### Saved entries
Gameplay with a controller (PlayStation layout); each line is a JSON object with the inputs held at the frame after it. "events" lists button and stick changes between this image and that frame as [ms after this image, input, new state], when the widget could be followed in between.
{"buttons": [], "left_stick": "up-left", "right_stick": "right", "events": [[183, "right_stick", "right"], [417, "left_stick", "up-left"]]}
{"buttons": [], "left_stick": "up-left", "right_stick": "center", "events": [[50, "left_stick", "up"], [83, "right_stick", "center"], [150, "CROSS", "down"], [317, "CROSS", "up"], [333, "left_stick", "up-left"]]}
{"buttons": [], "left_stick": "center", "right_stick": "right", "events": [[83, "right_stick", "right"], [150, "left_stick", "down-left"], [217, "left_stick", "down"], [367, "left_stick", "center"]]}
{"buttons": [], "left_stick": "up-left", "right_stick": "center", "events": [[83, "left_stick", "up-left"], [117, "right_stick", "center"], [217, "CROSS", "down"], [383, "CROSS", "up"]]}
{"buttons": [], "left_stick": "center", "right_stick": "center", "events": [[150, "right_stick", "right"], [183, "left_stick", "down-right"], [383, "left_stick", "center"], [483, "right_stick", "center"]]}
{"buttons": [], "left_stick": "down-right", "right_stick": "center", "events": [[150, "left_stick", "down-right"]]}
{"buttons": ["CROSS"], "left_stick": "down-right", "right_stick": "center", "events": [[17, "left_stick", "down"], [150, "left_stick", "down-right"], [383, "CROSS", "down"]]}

### EXERCISE DETAILS
Would you show every line in the data above that contains the string "CROSS"?

### FINISHED EXERCISE
{"buttons": [], "left_stick": "up-left", "right_stick": "center", "events": [[50, "left_stick", "up"], [83, "right_stick", "center"], [150, "CROSS", "down"], [317, "CROSS", "up"], [333, "left_stick", "up-left"]]}
{"buttons": [], "left_stick": "up-left", "right_stick": "center", "events": [[83, "left_stick", "up-left"], [117, "right_stick", "center"], [217, "CROSS", "down"], [383, "CROSS", "up"]]}
{"buttons": ["CROSS"], "left_stick": "down-right", "right_stick": "center", "events": [[17, "left_stick", "down"], [150, "left_stick", "down-right"], [383, "CROSS", "down"]]}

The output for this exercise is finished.